Lois Hao has received a China and Inner Asia Council (CIAC) of the Association for Asian Studies grant (with support from the Chiang Ching-kuo Foundation) to support her dissertation research.

Sean Harvey has been invited to participate in the annual Western History Dissertation Workshop at the Huntington Library in May.

Lizzie Howell received a Fellowship from the American Research Institute in Turkey for advanced Turkish training in Istanbul this summer.

Jayson Porter has received a Fulbright-García Robles (IIE) grant for 2019-2020 to fund his dissertation research in Mexico.

Joy Sales has accepted a two-year Postdoctoral Fellowship in Immigration, Cultures, and Law in the Program in American Culture Studies at Washington University in St. Louis.

Melody Shum has received a Henry Luce Foundation/ ACLS Program in China Studies Predissertation-Summer Travel Grant.

Leigh Soares will spend the upcoming year as a Postdoctoral Scholar in the George and Ann Richards Civil War Era Center at The Pennsylvania State University, before beginning her position as Assistant Professor of History at Mississippi State University.

Angela Tate has been admitted into and received funding from the SSRC Dissertation Proposal Development Program for this summer and has also received a 2019 Digital Humanities Fellowship Award from The History Makers, the nation’s largest African American video oral history collection, as well as a Graduate Fellowship for the 2019-2020 academic year from the Field Foundation of Illinois.

Rachel Wallner has been awarded a Travel Grant from the China and Inner Asia Council (CIAC) of the Association for Asian Studies. She has also been invited to conduct research (Fall 2019) as a foreign scholar at the Institute for Modern History of the Academia Sinica in Taiwan. She has also received a TGS Graduate Research Grant to support her dissertation work in China.

▶ _Required tasks_:
A: Please decide whether each statement agrees with the grant announcements, answering yes or no and quoting the words that settle it: (i) Sean Harvey will take part in a workshop at the Huntington Library in May. (ii) Lizzie Howell's fellowship supports advanced Arabic training. (iii) Leigh Soares will start as an assistant professor at Mississippi State University without first holding a postdoctoral post.
B: In the grant announcements, how long is the postdoctoral fellowship that Joy Sales has accepted?
The lines that follow have nothing to do with the work here.

▶ _Data segment_:
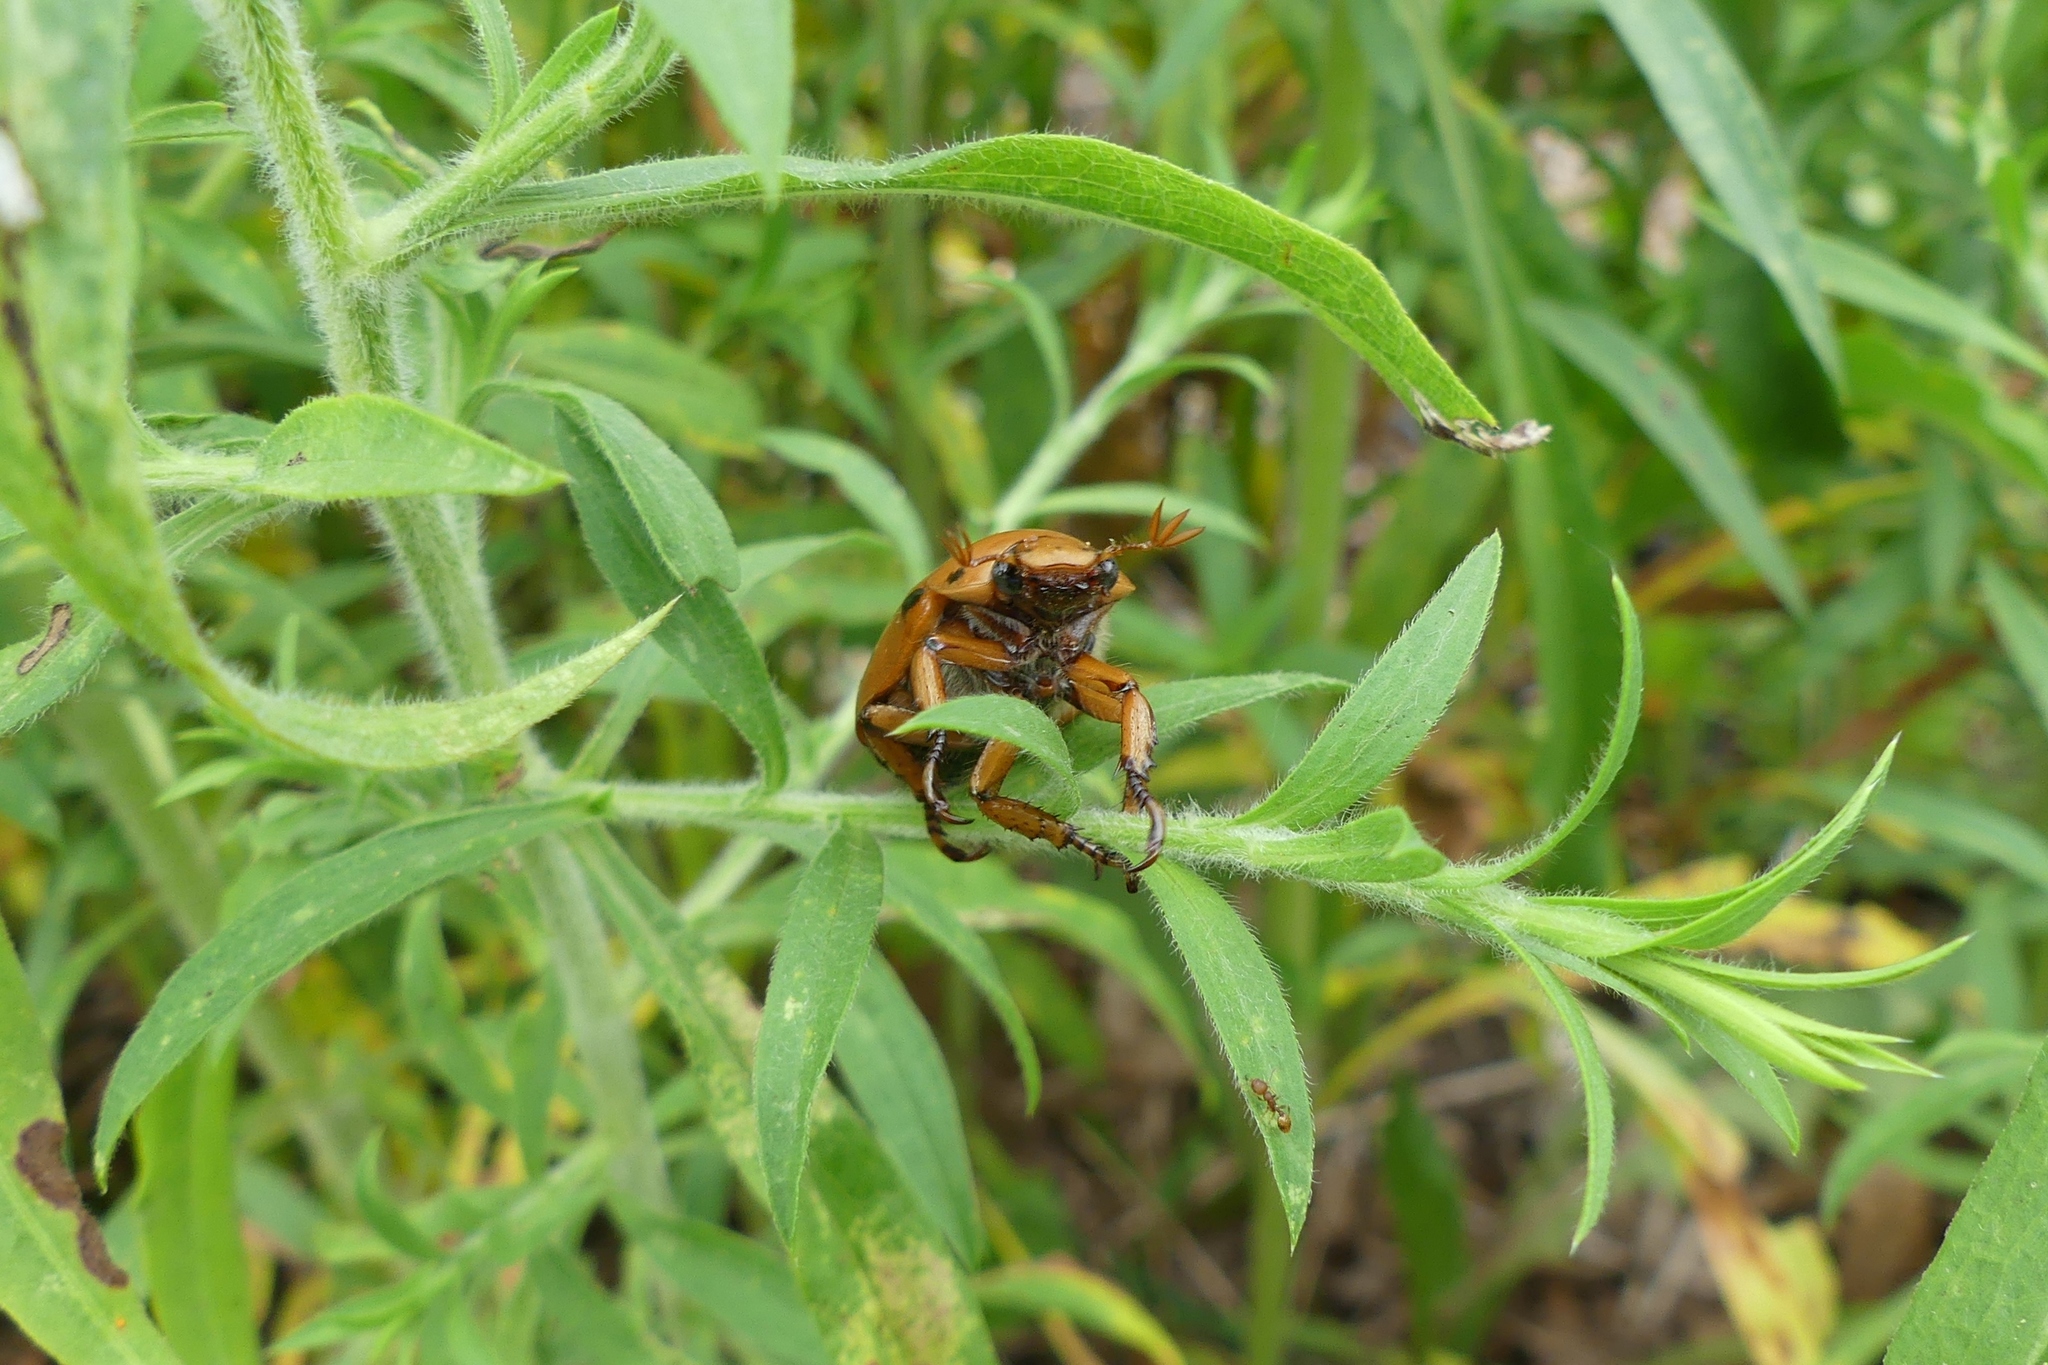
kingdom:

▶ _Exercise responses_:
A:
(i) Yes: "Sean Harvey has been invited to participate in the annual Western History Dissertation Workshop at the Huntington Library in May."
(ii) No: "for advanced Turkish training in Istanbul this summer."
(iii) No: "Leigh Soares will spend the upcoming year as a Postdoctoral Scholar in the George and Ann Richards Civil War Era Center at The Pennsylvania State University, before beginning her position as Assistant Professor of History at Mississippi State University."

B: It is a two-year fellowship.